[Plain-text engineering files]
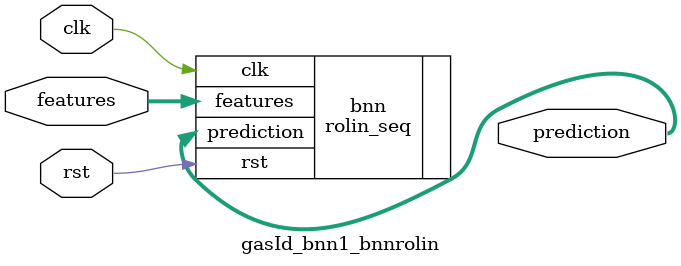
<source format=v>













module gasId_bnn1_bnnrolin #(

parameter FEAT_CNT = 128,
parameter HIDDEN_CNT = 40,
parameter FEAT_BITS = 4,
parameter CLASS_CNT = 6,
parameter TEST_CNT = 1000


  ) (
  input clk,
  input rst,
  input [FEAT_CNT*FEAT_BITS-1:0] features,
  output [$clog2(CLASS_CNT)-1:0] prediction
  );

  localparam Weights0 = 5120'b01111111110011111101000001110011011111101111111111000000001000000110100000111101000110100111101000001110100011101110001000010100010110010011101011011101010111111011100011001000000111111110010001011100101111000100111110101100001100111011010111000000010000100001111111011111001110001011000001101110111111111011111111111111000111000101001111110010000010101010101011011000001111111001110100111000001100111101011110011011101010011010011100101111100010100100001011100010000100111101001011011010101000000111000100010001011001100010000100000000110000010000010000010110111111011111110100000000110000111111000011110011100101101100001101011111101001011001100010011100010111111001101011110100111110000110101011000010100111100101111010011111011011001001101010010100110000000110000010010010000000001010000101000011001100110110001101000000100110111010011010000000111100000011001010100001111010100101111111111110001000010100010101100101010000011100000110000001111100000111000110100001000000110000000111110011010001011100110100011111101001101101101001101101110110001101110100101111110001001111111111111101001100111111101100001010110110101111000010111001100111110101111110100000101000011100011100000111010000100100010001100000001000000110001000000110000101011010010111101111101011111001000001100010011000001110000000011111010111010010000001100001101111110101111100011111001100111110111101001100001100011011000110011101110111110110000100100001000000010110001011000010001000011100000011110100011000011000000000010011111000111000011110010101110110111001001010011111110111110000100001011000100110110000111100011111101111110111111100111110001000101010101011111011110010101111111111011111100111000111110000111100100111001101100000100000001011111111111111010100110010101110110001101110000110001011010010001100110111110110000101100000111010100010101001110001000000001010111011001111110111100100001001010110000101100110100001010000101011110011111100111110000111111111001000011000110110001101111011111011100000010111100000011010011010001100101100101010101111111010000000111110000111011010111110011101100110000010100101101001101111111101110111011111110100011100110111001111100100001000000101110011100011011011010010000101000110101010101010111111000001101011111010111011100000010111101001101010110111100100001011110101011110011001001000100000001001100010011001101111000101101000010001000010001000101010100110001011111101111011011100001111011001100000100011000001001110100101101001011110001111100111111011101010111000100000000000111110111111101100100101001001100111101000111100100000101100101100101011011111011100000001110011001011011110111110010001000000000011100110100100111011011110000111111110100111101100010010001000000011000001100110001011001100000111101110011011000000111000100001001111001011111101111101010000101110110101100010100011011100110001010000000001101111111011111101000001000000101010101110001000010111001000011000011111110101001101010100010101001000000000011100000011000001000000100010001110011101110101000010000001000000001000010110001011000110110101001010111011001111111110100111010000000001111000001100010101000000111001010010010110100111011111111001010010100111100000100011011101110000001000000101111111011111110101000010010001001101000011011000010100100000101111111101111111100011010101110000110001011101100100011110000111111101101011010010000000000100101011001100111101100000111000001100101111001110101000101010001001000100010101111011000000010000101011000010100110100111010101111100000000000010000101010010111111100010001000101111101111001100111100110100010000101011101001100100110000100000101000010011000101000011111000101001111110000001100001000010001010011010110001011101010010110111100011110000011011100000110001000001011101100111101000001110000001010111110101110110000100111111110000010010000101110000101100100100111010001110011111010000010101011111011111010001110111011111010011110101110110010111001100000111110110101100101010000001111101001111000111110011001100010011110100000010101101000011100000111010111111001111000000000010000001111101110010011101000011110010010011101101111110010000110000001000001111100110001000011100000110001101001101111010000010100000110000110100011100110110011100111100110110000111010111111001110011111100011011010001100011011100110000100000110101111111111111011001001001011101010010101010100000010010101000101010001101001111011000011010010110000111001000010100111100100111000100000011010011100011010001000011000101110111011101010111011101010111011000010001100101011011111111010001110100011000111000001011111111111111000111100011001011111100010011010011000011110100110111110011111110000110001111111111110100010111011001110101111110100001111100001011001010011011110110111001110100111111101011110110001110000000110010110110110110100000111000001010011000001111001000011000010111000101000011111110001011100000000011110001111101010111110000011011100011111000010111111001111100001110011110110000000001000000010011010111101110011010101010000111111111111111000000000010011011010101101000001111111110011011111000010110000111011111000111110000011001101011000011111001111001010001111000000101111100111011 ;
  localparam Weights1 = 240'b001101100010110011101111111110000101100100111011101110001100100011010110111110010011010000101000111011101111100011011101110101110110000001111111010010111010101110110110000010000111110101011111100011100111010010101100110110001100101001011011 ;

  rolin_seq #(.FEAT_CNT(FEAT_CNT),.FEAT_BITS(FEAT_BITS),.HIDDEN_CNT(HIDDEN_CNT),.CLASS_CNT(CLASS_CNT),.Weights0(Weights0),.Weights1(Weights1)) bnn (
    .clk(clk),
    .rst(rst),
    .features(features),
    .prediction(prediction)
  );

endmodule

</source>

[TASK ITEM] Copy out every line of the data above, taking care to leave the pictures out.

[ANSWER]
<source format=v>













module gasId_bnn1_bnnrolin #(

parameter FEAT_CNT = 128,
parameter HIDDEN_CNT = 40,
parameter FEAT_BITS = 4,
parameter CLASS_CNT = 6,
parameter TEST_CNT = 1000


  ) (
  input clk,
  input rst,
  input [FEAT_CNT*FEAT_BITS-1:0] features,
  output [$clog2(CLASS_CNT)-1:0] prediction
  );

  localparam Weights0 = 5120'b01111111110011111101000001110011011111101111111111000000001000000110100000111101000110100111101000001110100011101110001000010100010110010011101011011101010111111011100011001000000111111110010001011100101111000100111110101100001100111011010111000000010000100001111111011111001110001011000001101110111111111011111111111111000111000101001111110010000010101010101011011000001111111001110100111000001100111101011110011011101010011010011100101111100010100100001011100010000100111101001011011010101000000111000100010001011001100010000100000000110000010000010000010110111111011111110100000000110000111111000011110011100101101100001101011111101001011001100010011100010111111001101011110100111110000110101011000010100111100101111010011111011011001001101010010100110000000110000010010010000000001010000101000011001100110110001101000000100110111010011010000000111100000011001010100001111010100101111111111110001000010100010101100101010000011100000110000001111100000111000110100001000000110000000111110011010001011100110100011111101001101101101001101101110110001101110100101111110001001111111111111101001100111111101100001010110110101111000010111001100111110101111110100000101000011100011100000111010000100100010001100000001000000110001000000110000101011010010111101111101011111001000001100010011000001110000000011111010111010010000001100001101111110101111100011111001100111110111101001100001100011011000110011101110111110110000100100001000000010110001011000010001000011100000011110100011000011000000000010011111000111000011110010101110110111001001010011111110111110000100001011000100110110000111100011111101111110111111100111110001000101010101011111011110010101111111111011111100111000111110000111100100111001101100000100000001011111111111111010100110010101110110001101110000110001011010010001100110111110110000101100000111010100010101001110001000000001010111011001111110111100100001001010110000101100110100001010000101011110011111100111110000111111111001000011000110110001101111011111011100000010111100000011010011010001100101100101010101111111010000000111110000111011010111110011101100110000010100101101001101111111101110111011111110100011100110111001111100100001000000101110011100011011011010010000101000110101010101010111111000001101011111010111011100000010111101001101010110111100100001011110101011110011001001000100000001001100010011001101111000101101000010001000010001000101010100110001011111101111011011100001111011001100000100011000001001110100101101001011110001111100111111011101010111000100000000000111110111111101100100101001001100111101000111100100000101100101100101011011111011100000001110011001011011110111110010001000000000011100110100100111011011110000111111110100111101100010010001000000011000001100110001011001100000111101110011011000000111000100001001111001011111101111101010000101110110101100010100011011100110001010000000001101111111011111101000001000000101010101110001000010111001000011000011111110101001101010100010101001000000000011100000011000001000000100010001110011101110101000010000001000000001000010110001011000110110101001010111011001111111110100111010000000001111000001100010101000000111001010010010110100111011111111001010010100111100000100011011101110000001000000101111111011111110101000010010001001101000011011000010100100000101111111101111111100011010101110000110001011101100100011110000111111101101011010010000000000100101011001100111101100000111000001100101111001110101000101010001001000100010101111011000000010000101011000010100110100111010101111100000000000010000101010010111111100010001000101111101111001100111100110100010000101011101001100100110000100000101000010011000101000011111000101001111110000001100001000010001010011010110001011101010010110111100011110000011011100000110001000001011101100111101000001110000001010111110101110110000100111111110000010010000101110000101100100100111010001110011111010000010101011111011111010001110111011111010011110101110110010111001100000111110110101100101010000001111101001111000111110011001100010011110100000010101101000011100000111010111111001111000000000010000001111101110010011101000011110010010011101101111110010000110000001000001111100110001000011100000110001101001101111010000010100000110000110100011100110110011100111100110110000111010111111001110011111100011011010001100011011100110000100000110101111111111111011001001001011101010010101010100000010010101000101010001101001111011000011010010110000111001000010100111100100111000100000011010011100011010001000011000101110111011101010111011101010111011000010001100101011011111111010001110100011000111000001011111111111111000111100011001011111100010011010011000011110100110111110011111110000110001111111111110100010111011001110101111110100001111100001011001010011011110110111001110100111111101011110110001110000000110010110110110110100000111000001010011000001111001000011000010111000101000011111110001011100000000011110001111101010111110000011011100011111000010111111001111100001110011110110000000001000000010011010111101110011010101010000111111111111111000000000010011011010101101000001111111110011011111000010110000111011111000111110000011001101011000011111001111001010001111000000101111100111011 ;
  localparam Weights1 = 240'b001101100010110011101111111110000101100100111011101110001100100011010110111110010011010000101000111011101111100011011101110101110110000001111111010010111010101110110110000010000111110101011111100011100111010010101100110110001100101001011011 ;

  rolin_seq #(.FEAT_CNT(FEAT_CNT),.FEAT_BITS(FEAT_BITS),.HIDDEN_CNT(HIDDEN_CNT),.CLASS_CNT(CLASS_CNT),.Weights0(Weights0),.Weights1(Weights1)) bnn (
    .clk(clk),
    .rst(rst),
    .features(features),
    .prediction(prediction)
  );

endmodule

</source>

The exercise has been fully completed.